Aperture is the opening in a camera lens that controls how much light enters the camera. It's measured in f-stops like f/2.8 or f/8. Lower f-stop numbers mean wider openings, letting in more light and creating a shallow depth of field (blurry background). Higher f-stop numbers mean smaller openings, letting in less light and creating a larger depth of field (more of the scene in focus). Aperture also affects the quality of out-of-focus areas in the image (bokeh).

Understanding: Lens Types

Different lenses have different purposes to achieve different styles of images, some popular ones include:
Prime Lens: Fixed focal length, sharp images, great for portraits and dark settings.
Zoom Lens: Variable focal length, versatile for different shots and everyday use..
Wide-Angle Lens: Captures wide scenes like landscapes.
Telephoto Lens: Magnifies distant subjects, ideal for sports & wildlife.
Macro Lens: Perfect for close-up photography of small subjects.
Fisheye Lens: Ultra-wide perspective, creates unique images.

Understanding: Lens Mounts

Different camera brands use different lens mounts, which are like connectors that attach lenses to camera bodies. Each mount is specific to a particular brand and camera series. For example, Canon uses the EF and RF mounts, Nikon uses the F mount, Sony uses the E mount for its mirrorless cameras. These mounts dictate which lenses are compatible with which cameras. Some brands offer adapters to use lenses from other systems, but it's essential to ensure compatibility for proper functionality and autofocus performance.

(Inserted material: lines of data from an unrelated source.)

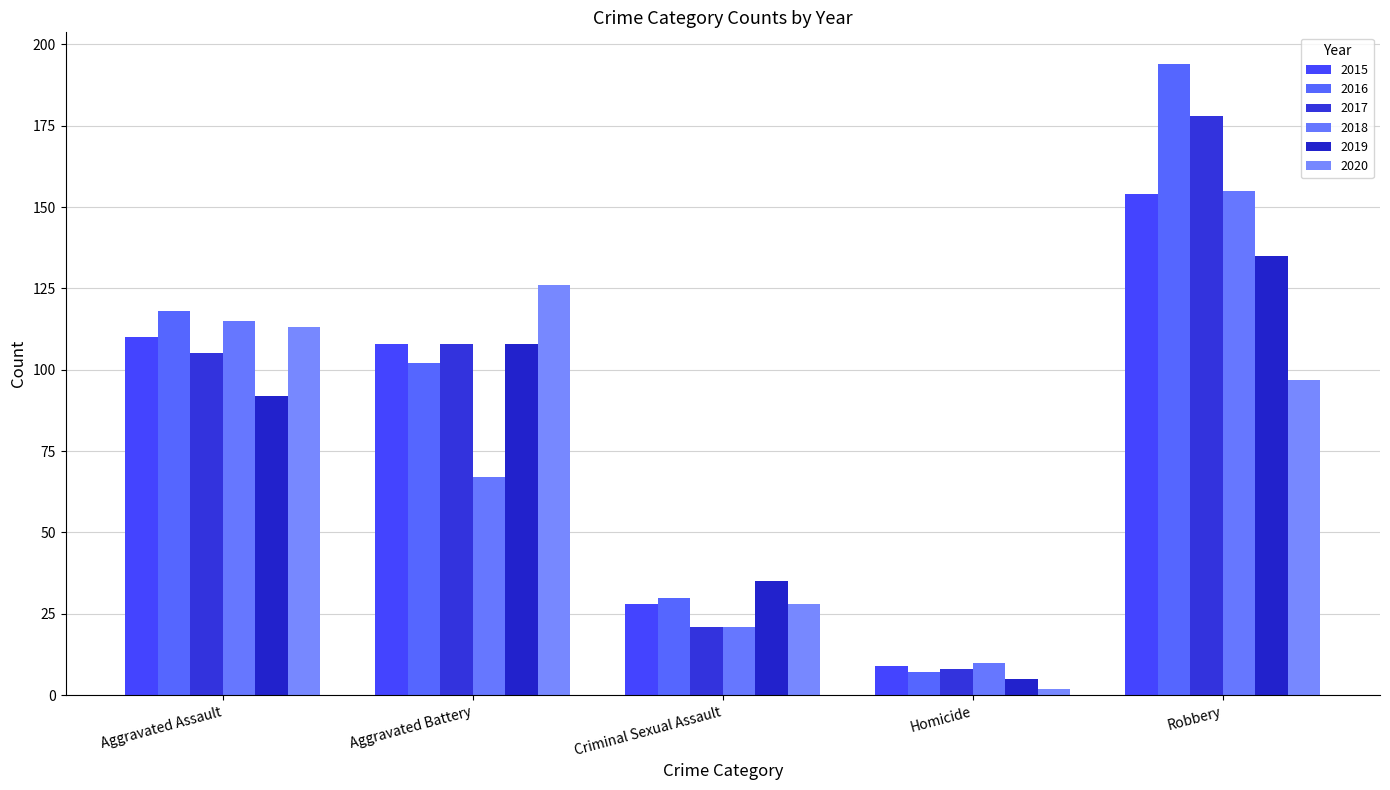

Reading left to right, transcribe all the data shown in this chart.

2015: 110	108	28	9	154
2016: 118	102	30	7	194
2017: 105	108	21	8	178
2018: 115	67	21	10	155
2019: 92	108	35	5	135
2020: 113	126	28	2	97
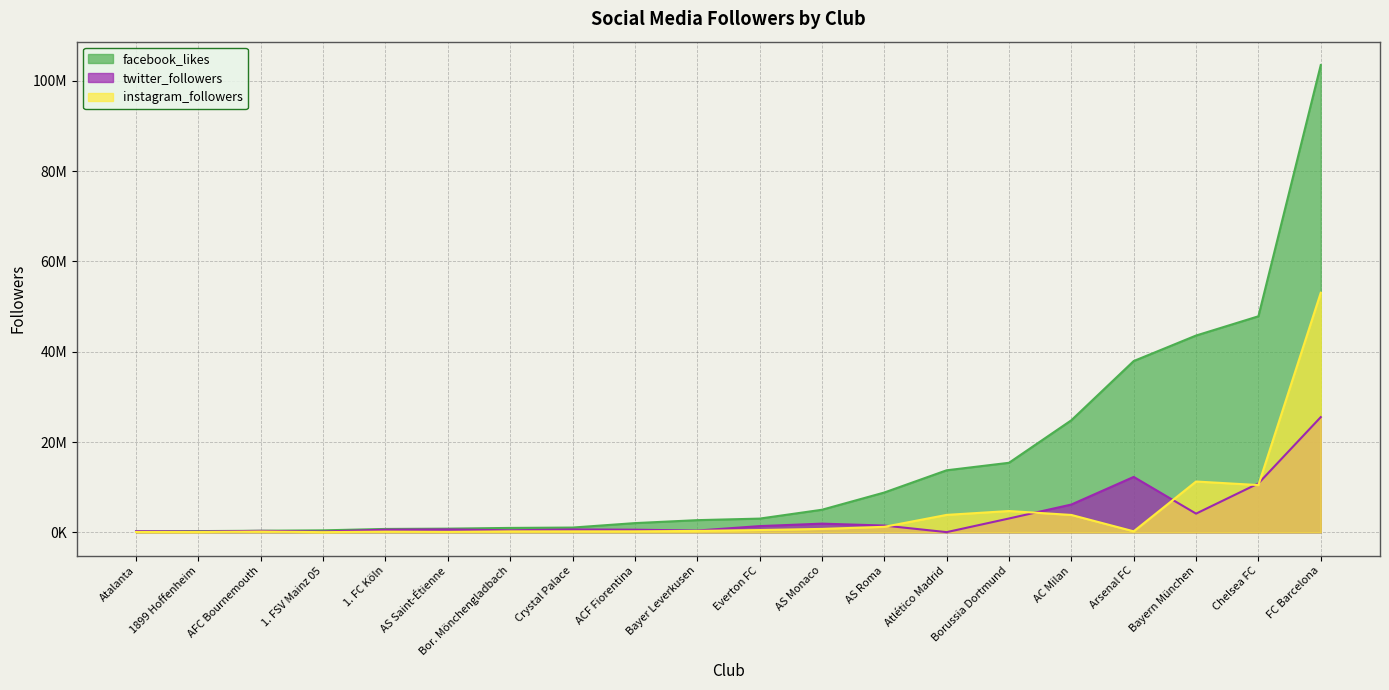

What is the difference between the instagram_followers values at Bayern München and Atlético Madrid?

7393828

Understanding: Manual and Autofocus

Manual focus and autofocus are two ways to adjust the sharpness of a camera lens. With manual focus, you turn a ring on the lens to bring the subject into focus yourself, giving you full control over what appears sharp in the image. Autofocus, on the other hand, relies on the camera's built-in technology to automatically adjust the focus for you, usually by detecting contrast or phase differences in the scene. Autofocus can be convenient, especially for fast-moving subjects or when you need to capture a quick shot, whereas manual focus allows for precise adjustments and creative control over the final image.